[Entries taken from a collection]
——————————

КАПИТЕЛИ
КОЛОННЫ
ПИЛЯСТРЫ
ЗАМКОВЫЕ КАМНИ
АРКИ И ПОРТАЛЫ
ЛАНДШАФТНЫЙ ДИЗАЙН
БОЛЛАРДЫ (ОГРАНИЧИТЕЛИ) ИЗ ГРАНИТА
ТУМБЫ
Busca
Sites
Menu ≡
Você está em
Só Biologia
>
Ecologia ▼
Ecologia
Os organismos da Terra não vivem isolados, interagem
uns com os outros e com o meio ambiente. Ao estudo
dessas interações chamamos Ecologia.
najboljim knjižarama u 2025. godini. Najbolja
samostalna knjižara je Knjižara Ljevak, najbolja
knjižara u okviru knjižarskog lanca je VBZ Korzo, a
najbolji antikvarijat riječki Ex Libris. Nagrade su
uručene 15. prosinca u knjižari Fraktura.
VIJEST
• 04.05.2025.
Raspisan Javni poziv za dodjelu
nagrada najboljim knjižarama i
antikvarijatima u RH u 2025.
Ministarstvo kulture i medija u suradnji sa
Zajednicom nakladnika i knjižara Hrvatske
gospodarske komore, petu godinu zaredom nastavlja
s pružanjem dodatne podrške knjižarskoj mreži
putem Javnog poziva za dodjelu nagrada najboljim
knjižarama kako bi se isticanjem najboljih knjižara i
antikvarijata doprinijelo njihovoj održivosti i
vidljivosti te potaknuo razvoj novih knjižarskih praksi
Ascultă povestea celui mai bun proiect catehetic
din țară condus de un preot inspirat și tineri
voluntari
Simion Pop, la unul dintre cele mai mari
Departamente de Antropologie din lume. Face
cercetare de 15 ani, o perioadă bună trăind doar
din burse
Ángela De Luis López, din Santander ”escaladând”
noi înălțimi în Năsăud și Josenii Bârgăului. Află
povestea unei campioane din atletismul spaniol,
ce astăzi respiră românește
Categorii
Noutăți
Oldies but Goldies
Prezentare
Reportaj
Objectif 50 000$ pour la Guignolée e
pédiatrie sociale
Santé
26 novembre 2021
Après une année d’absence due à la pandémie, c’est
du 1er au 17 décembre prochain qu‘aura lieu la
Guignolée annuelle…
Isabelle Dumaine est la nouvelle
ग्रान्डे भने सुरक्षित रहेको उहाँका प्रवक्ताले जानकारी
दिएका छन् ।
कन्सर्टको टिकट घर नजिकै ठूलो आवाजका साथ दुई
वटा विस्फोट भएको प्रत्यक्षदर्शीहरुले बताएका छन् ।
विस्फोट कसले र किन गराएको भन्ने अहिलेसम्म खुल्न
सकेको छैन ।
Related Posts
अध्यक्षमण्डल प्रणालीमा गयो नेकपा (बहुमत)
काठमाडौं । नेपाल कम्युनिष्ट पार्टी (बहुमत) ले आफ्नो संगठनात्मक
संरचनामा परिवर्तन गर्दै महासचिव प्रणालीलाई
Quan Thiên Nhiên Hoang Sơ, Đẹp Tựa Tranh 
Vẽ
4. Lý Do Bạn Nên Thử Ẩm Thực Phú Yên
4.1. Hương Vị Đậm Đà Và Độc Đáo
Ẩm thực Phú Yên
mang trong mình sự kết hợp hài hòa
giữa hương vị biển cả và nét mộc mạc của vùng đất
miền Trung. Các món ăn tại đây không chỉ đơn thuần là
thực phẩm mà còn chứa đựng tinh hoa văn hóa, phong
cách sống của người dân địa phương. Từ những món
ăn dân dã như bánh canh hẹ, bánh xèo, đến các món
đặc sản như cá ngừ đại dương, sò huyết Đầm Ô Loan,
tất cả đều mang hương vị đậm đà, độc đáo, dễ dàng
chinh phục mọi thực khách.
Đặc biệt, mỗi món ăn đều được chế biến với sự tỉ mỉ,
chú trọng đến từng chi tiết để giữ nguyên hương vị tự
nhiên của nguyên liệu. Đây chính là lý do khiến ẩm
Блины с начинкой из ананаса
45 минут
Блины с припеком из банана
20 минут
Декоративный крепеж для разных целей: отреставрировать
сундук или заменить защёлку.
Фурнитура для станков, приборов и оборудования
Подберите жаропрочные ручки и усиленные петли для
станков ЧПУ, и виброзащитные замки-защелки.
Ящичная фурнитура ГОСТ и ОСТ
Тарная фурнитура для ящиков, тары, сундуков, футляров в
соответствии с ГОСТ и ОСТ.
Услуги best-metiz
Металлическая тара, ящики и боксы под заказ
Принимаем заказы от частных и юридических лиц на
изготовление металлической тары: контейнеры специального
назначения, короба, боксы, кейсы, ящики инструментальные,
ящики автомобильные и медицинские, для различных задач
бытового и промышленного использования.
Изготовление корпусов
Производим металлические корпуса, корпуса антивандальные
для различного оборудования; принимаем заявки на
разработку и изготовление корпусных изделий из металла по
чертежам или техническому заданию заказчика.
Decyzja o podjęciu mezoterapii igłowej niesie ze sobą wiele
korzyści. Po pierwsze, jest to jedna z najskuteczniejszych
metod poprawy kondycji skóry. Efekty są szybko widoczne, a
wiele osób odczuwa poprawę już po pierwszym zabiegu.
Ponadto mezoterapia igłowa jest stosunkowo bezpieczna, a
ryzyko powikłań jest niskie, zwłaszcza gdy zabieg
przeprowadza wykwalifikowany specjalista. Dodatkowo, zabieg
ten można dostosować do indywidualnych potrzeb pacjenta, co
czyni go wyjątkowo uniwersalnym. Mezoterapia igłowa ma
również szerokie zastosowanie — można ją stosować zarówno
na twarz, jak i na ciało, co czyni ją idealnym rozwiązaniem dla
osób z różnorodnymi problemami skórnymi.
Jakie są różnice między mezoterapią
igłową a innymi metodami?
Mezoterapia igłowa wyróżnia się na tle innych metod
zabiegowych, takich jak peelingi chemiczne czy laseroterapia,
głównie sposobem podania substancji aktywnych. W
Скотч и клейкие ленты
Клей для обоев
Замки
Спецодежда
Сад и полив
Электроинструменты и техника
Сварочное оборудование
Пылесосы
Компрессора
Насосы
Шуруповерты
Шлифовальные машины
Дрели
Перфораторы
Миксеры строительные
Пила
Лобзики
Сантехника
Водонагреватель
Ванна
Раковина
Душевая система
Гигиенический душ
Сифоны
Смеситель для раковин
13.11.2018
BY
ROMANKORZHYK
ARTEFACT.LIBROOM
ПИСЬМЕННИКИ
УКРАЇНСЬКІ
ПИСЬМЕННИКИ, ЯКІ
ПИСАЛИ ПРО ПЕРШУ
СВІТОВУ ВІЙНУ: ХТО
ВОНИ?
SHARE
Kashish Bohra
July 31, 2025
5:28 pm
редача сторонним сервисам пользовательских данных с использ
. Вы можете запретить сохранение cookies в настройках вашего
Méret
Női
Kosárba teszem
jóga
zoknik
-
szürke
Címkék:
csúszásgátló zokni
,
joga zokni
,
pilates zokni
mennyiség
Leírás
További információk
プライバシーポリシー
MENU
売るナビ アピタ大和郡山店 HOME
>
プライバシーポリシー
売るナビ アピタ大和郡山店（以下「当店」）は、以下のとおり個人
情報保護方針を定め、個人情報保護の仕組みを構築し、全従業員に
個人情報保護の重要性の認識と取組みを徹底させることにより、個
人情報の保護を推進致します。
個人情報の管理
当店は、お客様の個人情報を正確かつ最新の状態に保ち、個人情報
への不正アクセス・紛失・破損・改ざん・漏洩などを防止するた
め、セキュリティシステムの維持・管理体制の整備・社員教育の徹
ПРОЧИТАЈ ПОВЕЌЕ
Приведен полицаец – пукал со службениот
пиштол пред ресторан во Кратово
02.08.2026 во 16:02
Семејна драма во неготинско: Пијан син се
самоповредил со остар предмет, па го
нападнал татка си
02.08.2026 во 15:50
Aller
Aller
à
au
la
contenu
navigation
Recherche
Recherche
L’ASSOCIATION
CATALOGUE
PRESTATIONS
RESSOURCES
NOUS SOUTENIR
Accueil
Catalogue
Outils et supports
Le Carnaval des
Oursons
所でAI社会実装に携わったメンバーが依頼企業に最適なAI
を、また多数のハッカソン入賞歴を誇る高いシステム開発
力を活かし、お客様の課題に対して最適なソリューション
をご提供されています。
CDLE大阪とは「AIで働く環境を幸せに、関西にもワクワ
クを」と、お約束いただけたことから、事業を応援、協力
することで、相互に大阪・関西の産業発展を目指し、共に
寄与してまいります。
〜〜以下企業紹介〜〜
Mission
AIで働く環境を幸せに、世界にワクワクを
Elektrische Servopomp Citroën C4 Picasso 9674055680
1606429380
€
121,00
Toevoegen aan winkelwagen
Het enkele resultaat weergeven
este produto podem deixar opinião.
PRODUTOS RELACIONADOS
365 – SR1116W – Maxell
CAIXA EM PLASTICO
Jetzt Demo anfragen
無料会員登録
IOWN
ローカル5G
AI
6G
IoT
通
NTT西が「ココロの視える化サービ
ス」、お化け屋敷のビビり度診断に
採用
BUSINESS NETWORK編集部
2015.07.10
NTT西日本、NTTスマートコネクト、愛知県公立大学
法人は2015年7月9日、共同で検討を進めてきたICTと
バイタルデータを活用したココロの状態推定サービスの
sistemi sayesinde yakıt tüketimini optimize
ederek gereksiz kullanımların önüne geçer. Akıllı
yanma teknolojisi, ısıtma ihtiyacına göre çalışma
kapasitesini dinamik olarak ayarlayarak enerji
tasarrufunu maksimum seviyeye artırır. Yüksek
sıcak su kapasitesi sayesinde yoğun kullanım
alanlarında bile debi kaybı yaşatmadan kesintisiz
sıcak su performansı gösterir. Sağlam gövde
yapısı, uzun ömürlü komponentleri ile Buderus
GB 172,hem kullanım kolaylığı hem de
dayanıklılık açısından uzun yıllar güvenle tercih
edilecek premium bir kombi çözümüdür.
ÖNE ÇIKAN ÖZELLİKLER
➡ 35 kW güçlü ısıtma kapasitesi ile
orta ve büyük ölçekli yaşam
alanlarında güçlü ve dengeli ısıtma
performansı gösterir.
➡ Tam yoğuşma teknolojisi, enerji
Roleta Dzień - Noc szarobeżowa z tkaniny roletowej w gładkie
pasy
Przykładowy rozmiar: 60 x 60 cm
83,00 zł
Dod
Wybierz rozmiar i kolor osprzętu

——————————

REQUEST
Repeat the lines of the records from the first line through the line containing "samostalna knjižara je".

YOUR RESPONSE
КАПИТЕЛИ
КОЛОННЫ
ПИЛЯСТРЫ
ЗАМКОВЫЕ КАМНИ
АРКИ И ПОРТАЛЫ
ЛАНДШАФТНЫЙ ДИЗАЙН
БОЛЛАРДЫ (ОГРАНИЧИТЕЛИ) ИЗ ГРАНИТА
ТУМБЫ
Busca
Sites
Menu ≡
Você está em
Só Biologia
>
Ecologia ▼
Ecologia
Os organismos da Terra não vivem isolados, interagem
uns com os outros e com o meio ambiente. Ao estudo
dessas interações chamamos Ecologia.
najboljim knjižarama u 2025. godini. Najbolja
samostalna knjižara je Knjižara Ljevak, najbolja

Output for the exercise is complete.